Program > Papers by speaker > Li Yifan

Asymptotic Theory for Renewal Based High-Frequency Volatility Estimation
Yifan Li  1, *@  , Ingmar Nolte  1@  , Sandra Nolte  1@  
1 : Lancaster University Management School  (LUMS)
* : Corresponding author

We propose a novel class of volatility estimators named the renewal based volatility estimators for high-frequency volatility estimation, which is constructed based on a renewal process in business time. We show the consistency and derive the asymptotic distribution of this class of estimators, and show that a parametric structure can lead to significant gains in the efficiency of volatility estimation compared to a pure non-parametric design. This class of estimators includes all the parametric and non-parametric estimators that are based on an absolute price change point process, e.g. Engle and Russell (1998), Gerhard and Hautsch (2002), Tse and Yang (2012) and Nolte, Taylor, and Zhao (2016). We examine the nonparametric duration (NPD) based volatility estimator proposed by Nolte, Taylor, and Zhao (2016), and show the properties of this estimator in the presence of drift, jump, time discretization, a general market microstructure (MMS) noise and price discretization noise.

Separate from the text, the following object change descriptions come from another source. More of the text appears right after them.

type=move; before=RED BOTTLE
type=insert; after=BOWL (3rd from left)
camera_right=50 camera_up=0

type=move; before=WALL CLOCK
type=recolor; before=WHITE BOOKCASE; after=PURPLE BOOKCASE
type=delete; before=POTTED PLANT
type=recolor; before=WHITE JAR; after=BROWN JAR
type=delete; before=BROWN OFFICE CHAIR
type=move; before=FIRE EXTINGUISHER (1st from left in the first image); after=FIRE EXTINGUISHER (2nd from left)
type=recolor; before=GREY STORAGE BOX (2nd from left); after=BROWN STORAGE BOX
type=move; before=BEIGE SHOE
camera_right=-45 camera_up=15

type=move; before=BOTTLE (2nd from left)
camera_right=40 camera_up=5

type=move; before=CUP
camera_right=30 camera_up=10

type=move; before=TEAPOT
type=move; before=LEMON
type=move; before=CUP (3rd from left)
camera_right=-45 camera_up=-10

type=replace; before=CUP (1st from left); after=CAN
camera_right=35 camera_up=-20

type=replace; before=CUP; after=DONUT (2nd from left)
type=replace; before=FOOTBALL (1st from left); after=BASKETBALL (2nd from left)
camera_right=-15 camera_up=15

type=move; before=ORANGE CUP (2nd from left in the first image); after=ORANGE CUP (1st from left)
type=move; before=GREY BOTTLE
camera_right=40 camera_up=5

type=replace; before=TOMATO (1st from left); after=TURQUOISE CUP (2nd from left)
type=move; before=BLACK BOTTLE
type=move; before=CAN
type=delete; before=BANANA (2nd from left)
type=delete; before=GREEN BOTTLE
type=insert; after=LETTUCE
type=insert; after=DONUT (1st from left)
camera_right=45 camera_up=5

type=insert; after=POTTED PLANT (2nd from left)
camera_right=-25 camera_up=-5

The main finding is that the NPD estimator is very robust to the presence of jumps but is generally biased due to time discretization and the MMS noise. Through simulations we show that the NPD estimator is more efficient than calendar time sampled RV-type estimators in the absence of MMS noise, but also that it is much more sensitive to the MMS noise than calendar time sampling methods. We propose an exponentially smoothed NPD estimator and show that it can signicantly outperform commonly used calendar time bias corrected volatility estimators in terms of efficiency. Additionally, we propose a range-duration based renewal type volatility estimator that can outperform a general realized variance (RV) estimator under any sampling scheme.